→ **Task statement**
Determine how many lines below contain the word "translate", then write that number by itself.
===== Available records =====
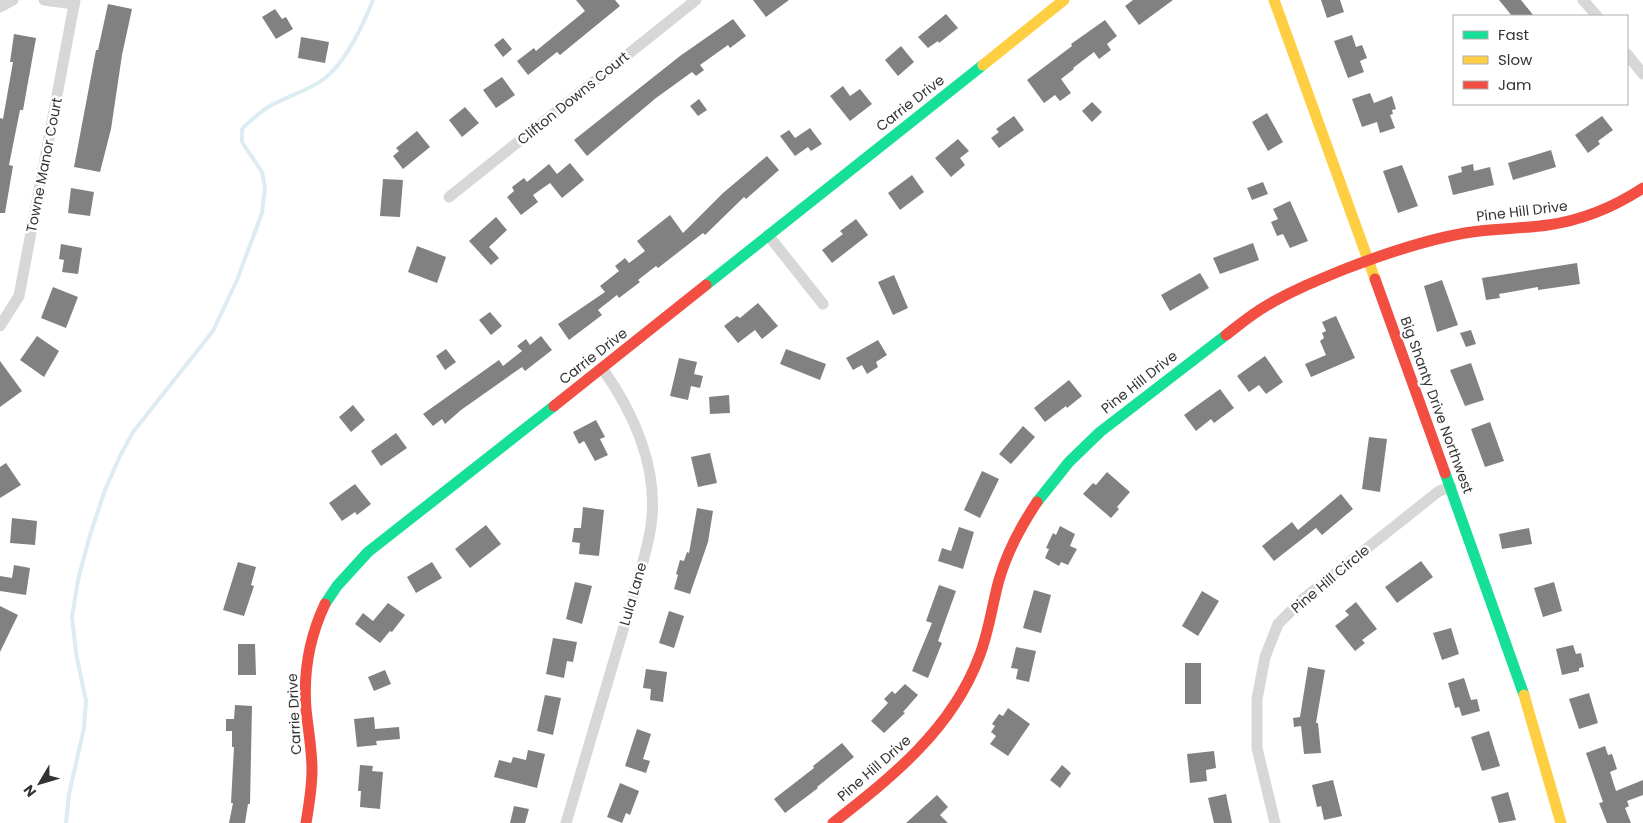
<svg xmlns="http://www.w3.org/2000/svg" width="1643" height="823" font-family="Poppins,sans-serif">
<style>
.lines{fill:none;stroke-linecap:round;stroke-linejoin:round}
.stream{stroke:#ddebf3;stroke-width:4}
.building{fill:#818181}
.street{stroke:#d7d7d7;stroke-width:11}
.fast{stroke:#16e098;stroke-width:11}
.slow{stroke:#ffcf43;stroke-width:11}
.jam{stroke:#f24e42;stroke-width:11}
.labels{text-anchor:middle;stroke-width:5;stroke-linejoin:round;paint-order:stroke}
.street-label{font-size:14px;fill:#333;stroke:#fff}
</style>
<rect width="100%" height="100%" fill="#fff"/>
<g class="lines">
<!-- stream -->
<path class="stream" d="M66,823L69,794L84,728L86,701L76,653L72,617L78,580L90,535L105,490L120,456L133,432L213,331L237,280L262,213L265,188L262,172L242,142V129C249,122 257,115 265,109C284,97 306,92 324,79C346,62 363,25 373,0"/>
</g>
<!-- building -->
<g class="building">
<path d="M576,0H615L620,6L560,55L557,52L528,75L517,61L534,48L536,51L585,11Z"/>
<path d="M753,0H789L766,17Z"/>
<path d="M1133,0H1173L1139,25L1125,6Z"/>
<path d="M1321,0H1340L1344,12L1327,18Z"/>
<path d="M1499,0H1521L1534,16H1512Z"/>
<path d="M108,4L132,9L122,55L111,129L100,172L74,167L96,50H98Z"/>
<path d="M275,9L282,19L286,17L293,29L276,39L262,17Z"/>
<path d="M946,14L958,28L939,43L938,41L928,48L918,37Z"/>
<path d="M733,19L746,36L730,48L728,45L700,65L704,70L696,76L692,72L656,98L587,156L574,140L680,56Z"/>
<path d="M1105,20L1117,36L1107,44L1111,50L1099,59L1094,52L1073,68L1074,69L1061,79L1071,93L1060,101L1055,95L1044,103L1027,80L1072,46L1071,44Z"/>
<path d="M14,34L36,38L23,110H20L9,165L13,166L5,213H0V118L3,119L13,62H10Z"/>
<path d="M1352,35L1356,47L1362,45L1367,58L1360,61L1364,72L1348,78L1334,41Z"/>
<path d="M301,37L329,42L325,63L298,58Z"/>
<path d="M503,38L512,49L503,57L494,45Z"/>
<path d="M901,46L914,62L898,76L885,60Z"/>
<path d="M502,77L515,95L496,108L483,90Z"/>
<path d="M843,86L850,96L860,89L872,104L850,121L830,96Z"/>
<path d="M1370,93L1374,103L1392,96L1396,109L1392,110L1393,114L1390,115L1395,128L1380,133L1377,122L1362,127L1352,99Z"/>
<path d="M699,99L707,110L698,116L690,106Z"/>
<path d="M1092,102L1102,112L1092,122L1082,111Z"/>
<path d="M465,107L479,123L462,137L449,120Z"/>
<path d="M1267,113L1283,142L1268,151L1252,122Z"/>
<path d="M1014,116L1024,130L999,148L991,138L999,132L996,129Z"/>
<path d="M1602,116L1613,130L1598,141L1600,144L1588,153L1575,135Z"/>
<path d="M810,128L822,144L811,151L808,147L795,156L780,136L789,130L795,138Z"/>
<path d="M417,131L430,147L403,169L393,156L399,151L396,148Z"/>
<path d="M958,139L969,151L960,158L965,165L951,177L935,158Z"/>
<path d="M1551,150L1556,167L1513,180L1508,163Z"/>
<path d="M767,156L779,170L746,199L744,197L705,235L703,233L658,268L656,266L638,280L640,282L619,298L617,295L598,310L602,315L569,340L558,324L605,292L600,286L619,271L615,266L625,258L629,263L645,251L637,241L670,215L683,233L723,193Z"/>
<path d="M570,163L584,180L562,198L550,183L533,195L538,202L521,215L507,197L514,191L512,187L524,178L527,182L549,164L557,174Z"/>
<path d="M1473,164L1474,171L1490,167L1494,185L1453,195L1448,176L1462,172L1461,167Z"/>
<path d="M1402,165L1418,206L1398,213L1383,171Z"/>
<path d="M912,175L924,192L900,210L888,193Z"/>
<path d="M383,179L403,180L400,217L380,216Z"/>
<path d="M1263,182L1268,194L1252,200L1247,188Z"/>
<path d="M71,188L94,192L90,216L68,213Z"/>
<path d="M1290,201L1308,241L1290,248L1283,234L1277,236L1271,222L1278,219L1273,209Z"/>
<path d="M496,217L507,230L489,247L499,258L491,265L469,241Z"/>
<path d="M856,219L868,235L832,263L822,250L843,234L840,231Z"/>
<path d="M1253,243L1259,260L1220,274L1213,258Z"/>
<path d="M61,244L82,248L78,274L62,272L64,260L59,259Z"/>
<path d="M417,246L446,257L437,283L408,272Z"/>
<path d="M1577,263L1580,284L1538,290V287L1499,294L1500,298L1486,300L1482,278Z"/>
<path d="M1200,273L1209,288L1170,311L1161,295Z"/>
<path d="M894,275L908,308L893,315L878,282Z"/>
<path d="M1442,280L1458,325L1437,332L1424,286Z"/>
<path d="M53,287L78,297L66,328L41,318Z"/>
<path d="M758,303L778,326L762,339L755,330L738,343L724,326L737,316L740,318Z"/>
<path d="M490,312L502,326L491,335L479,320Z"/>
<path d="M1336,316L1355,358L1311,377L1305,364L1326,355L1320,341L1324,338L1322,333L1326,331L1322,322Z"/>
<path d="M1471,330L1476,344L1466,347L1460,333Z"/>
<path d="M37,336L59,351L44,377L20,360Z"/>
<path d="M541,336L552,350L525,371L522,367L461,410L445,424L442,419L433,426L423,414L499,360L503,366L522,351L517,346L526,339L530,345Z"/>
<path d="M878,340L887,355L876,362L878,367L867,374L862,365L853,370L846,358Z"/>
<path d="M446,349L456,362L445,370L436,356Z"/>
<path d="M786,349L826,364L820,380L780,364Z"/>
<path d="M1265,356L1283,382L1266,394L1259,385L1249,392L1237,376Z"/>
<path d="M679,358L697,362L694,374L703,376L700,388L691,386L688,400L670,396Z"/>
<path d="M0,361L22,391L0,407Z"/>
<path d="M1471,363L1484,400L1465,406L1450,370Z"/>
<path d="M1069,380L1082,396L1067,408L1066,406L1045,422L1034,408Z"/>
<path d="M1220,389L1234,408L1214,423L1211,419L1196,431L1184,415Z"/>
<path d="M729,395L730,413L710,414L709,397Z"/>
<path d="M353,405L365,420L351,432L339,417Z"/>
<path d="M596,420L605,437L600,439L608,455L595,461L584,441L579,444L573,432Z"/>
<path d="M1490,422L1504,461L1485,467L1471,429Z"/>
<path d="M1023,426L1035,437L1011,464L999,454Z"/>
<path d="M396,433L407,448L381,466L371,451Z"/>
<path d="M1369,437L1387,439L1380,492L1362,489Z"/>
<path d="M710,453L717,483L698,487L691,457Z"/>
<path d="M6,463L21,485L0,498V467Z"/>
<path d="M982,471L999,479L980,518L964,510Z"/>
<path d="M1107,472L1130,492L1117,507L1119,509L1111,518L1083,494L1093,483L1096,485Z"/>
<path d="M355,484L371,504L357,515L355,512L342,521L329,503Z"/>
<path d="M1341,494L1353,509L1322,535L1316,528L1274,561L1262,546L1292,522L1298,530Z"/>
<path d="M583,507L604,510L599,556L579,554L580,543L572,542L574,528H581Z"/>
<path d="M697,508L713,511L708,542L690,594L674,589L678,575L676,574L680,560L684,561L687,552L689,553Z"/>
<path d="M12,518L37,521L35,545L10,543Z"/>
<path d="M486,525L501,544L470,568L455,549Z"/>
<path d="M1060,526L1075,534L1070,546L1077,549L1068,565L1061,562L1059,566L1045,558L1049,549L1046,548L1053,533L1056,535Z"/>
<path d="M959,527L974,532L963,569L938,561L942,548L951,551Z"/>
<path d="M1529,528L1532,544L1502,549L1499,534Z"/>
<path d="M1421,561L1433,577L1397,603L1385,587Z"/>
<path d="M238,562L256,567L251,585L254,586L244,616L223,610Z"/>
<path d="M432,562L442,578L416,593L407,577Z"/>
<path d="M14,565L30,568L26,595L0,591V576L12,578Z"/>
<path d="M575,582L592,586L582,624L566,619Z"/>
<path d="M1554,582L1562,611L1543,617L1534,588Z"/>
<path d="M939,585L956,591L938,641L942,643L928,678L912,671L932,623L926,621Z"/>
<path d="M1034,590L1051,595L1041,633L1023,628Z"/>
<path d="M1202,591L1219,601L1198,636L1182,626Z"/>
<path d="M1356,602L1377,629L1362,640L1365,643L1355,651L1335,626L1349,615L1345,611Z"/>
<path d="M388,603L405,615L392,632L390,631L380,643L355,624L363,613L373,621Z"/>
<path d="M0,606L18,615L0,652Z"/>
<path d="M669,611L684,616L674,648L659,643Z"/>
<path d="M1451,628L1459,654L1442,660L1433,633Z"/>
<path d="M553,638L577,642L573,662L567,661L564,678L546,674Z"/>
<path d="M238,644H255L256,675H238Z"/>
<path d="M1573,645L1576,654L1581,653L1584,667L1579,668V671L1562,675L1556,649Z"/>
<path d="M1016,647L1036,651L1029,682L1016,679L1018,669L1011,668Z"/>
<rect x="1185" y="663" width="16" height="41"/>
<path d="M1308,667L1325,670L1316,723H1318L1321,753L1304,754L1301,726L1294,727L1293,718L1300,717Z"/>
<path d="M646,669L667,672L663,702L650,700L651,689L643,688Z"/>
<path d="M385,670L391,684L374,691L368,677Z"/>
<path d="M1464,678L1471,700L1477,699L1480,711L1462,716L1459,707L1455,708L1448,683Z"/>
<path d="M905,684L918,695L903,712L905,713L884,733L871,721L888,703L884,699L892,691L895,694Z"/>
<path d="M1589,693L1598,723L1579,729L1569,699Z"/>
<path d="M545,695L561,698L553,735L537,731Z"/>
<path d="M235,705L252,706L250,804H248L245,823H229L233,803H231L234,747H232V731H226V719H234Z"/>
<path d="M1008,708L1030,724L1008,756L990,744L996,736L991,732L995,726L992,724L999,714L1003,716Z"/>
<path d="M374,717L375,729L399,727L400,739L376,741L377,745L357,747L354,719Z"/>
<path d="M637,729L651,734L643,759L650,761L646,773L625,766Z"/>
<path d="M1489,731L1500,766L1482,771L1471,737Z"/>
<path d="M842,743L854,757L817,787L818,788L785,813L774,799L814,768L813,766Z"/>
<path d="M1605,746L1608,755L1612,754L1617,769L1610,772L1616,791L1643,780V795L1627,801L1629,806L1625,808L1631,823H1607L1599,803L1603,802L1586,753Z"/>
<path d="M528,750L545,754L537,788L494,777L499,760L511,763L513,757L526,760Z"/>
<path d="M1214,751L1216,768L1206,770L1207,781L1190,783L1187,754Z"/>
<path d="M360,765L373,766L372,771L383,772L380,809L360,807L361,791H358Z"/>
<path d="M1062,765L1071,773L1060,788L1050,780Z"/>
<path d="M1333,780L1342,816L1324,820L1321,806L1317,807L1312,785Z"/>
<path d="M620,783L639,791L630,815L626,813L622,823L607,817Z"/>
<path d="M1508,792L1516,820L1499,823L1491,797Z"/>
<path d="M1226,794L1232,823H1214L1208,798Z"/>
<path d="M937,795L948,807L940,815L948,823H906Z"/>
<path d="M514,806L529,809L525,823H510Z"/>
</g>
<g class="lines">
<!-- street -->
<g class="street">
<path d="M44,0L74,4"/>
<path d="M1583,0L1597,16"/>
<path d="M0,7L13,0"/>
<path d="M1627,54L1643,74"/>
<path d="M449,197L696,0"/>
<path d="M768,235L823,304"/>
<path d="M0,326L19,296L75,0"/>
<path d="M566,823L636,586C642,566 648,546 651,526C659,469 634,413 602,368"/>
<path d="M1275,823L1257,748V699L1265,657L1278,624L1303,599L1439,491L1451,487"/>
</g>
<!-- fast -->
<g class="fast">
<path d="M706,285L983,65"/>
<path d="M1445,473L1524,695"/>
<path d="M1037,502L1069,462L1100,432L1226,335"/>
<path d="M325,604L337,586L368,552L554,406"/>
</g>
<!-- slow -->
<g class="slow">
<path d="M1274,0L1375,279"/>
<path d="M983,65L1064,0"/>
<path d="M1524,695L1561,823"/>
</g>
<!-- jam -->
<g class="jam">
<path d="M1375,279L1445,473"/>
<path d="M1226,335C1239,325 1252,314 1266,306C1291,291 1318,280 1345,269C1384,254 1424,240 1465,233C1493,228 1521,229 1548,225C1583,220 1614,207 1643,188"/>
<path d="M554,406L706,285"/>
<path d="M306,823C309,805 312,788 312,770C312,749 308,729 306,709C303,671 309,638 325,604"/>
<path d="M833,823C892,777 952,729 979,657C989,632 992,605 999,580C1007,552 1021,526 1037,502"/>
</g>
</g>
<g class="labels">
<!-- street labels -->
<g class="street-label">
<text transform="translate(573 98) rotate(-39)" y="5">Clifton Downs Court</text>
<text transform="translate(910 103) rotate(-38)" y="5">Carrie Drive</text>
<text transform="translate(44 165) rotate(-79)" y="5">Towne Manor Court</text>
<text transform="translate(1522 211) rotate(-7)" y="5">Pine Hill Drive</text>
<text transform="translate(593 356) rotate(-38)" y="5">Carrie Drive</text>
<text transform="translate(1139 382) rotate(-38)" y="5">Pine Hill Drive</text>
<text transform="translate(1437 405) rotate(70)" y="5">Big Shanty Drive Northwest</text>
<text transform="translate(1330 579) rotate(-40)" y="5">Pine Hill Circle</text>
<text transform="translate(633 594) rotate(-74)" y="5">Lula Lane</text>
<text transform="translate(294 714) rotate(-93)" y="5">Carrie Drive</text>
<text transform="translate(874 768) rotate(-41)" y="5">Pine Hill Drive</text>
</g>
</g>
<!-- legend -->
<rect x="1453" y="15" width="175" height="90" fill="#ffffff" stroke="#adadad"/>
<rect x="1463" y="31" width="25" height="8" fill="#16e098" stroke="#adadad"/>
<text x="1498" y="40" font-size="15" fill="#333333">Fast</text>
<rect x="1463" y="56" width="25" height="8" fill="#ffcf43" stroke="#adadad"/>
<text x="1498" y="65" font-size="15" fill="#333333">Slow</text>
<rect x="1463" y="81" width="25" height="8" fill="#f24e42" stroke="#adadad"/>
<text x="1498" y="90" font-size="15" fill="#333333">Jam</text>
<!-- north arrow -->
<g transform="translate(40 783) rotate(232)" stroke="#ffffff" stroke-width="4" paint-order="stroke">
<path d="M0-4L9 19L0 12L-9 19Z" fill="#333333"/>
<text y="-8" font-size="14" font-weight="bold" text-anchor="middle" fill="#333333">N</text>
</g>
</svg>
=====
→ **Expected answer**
12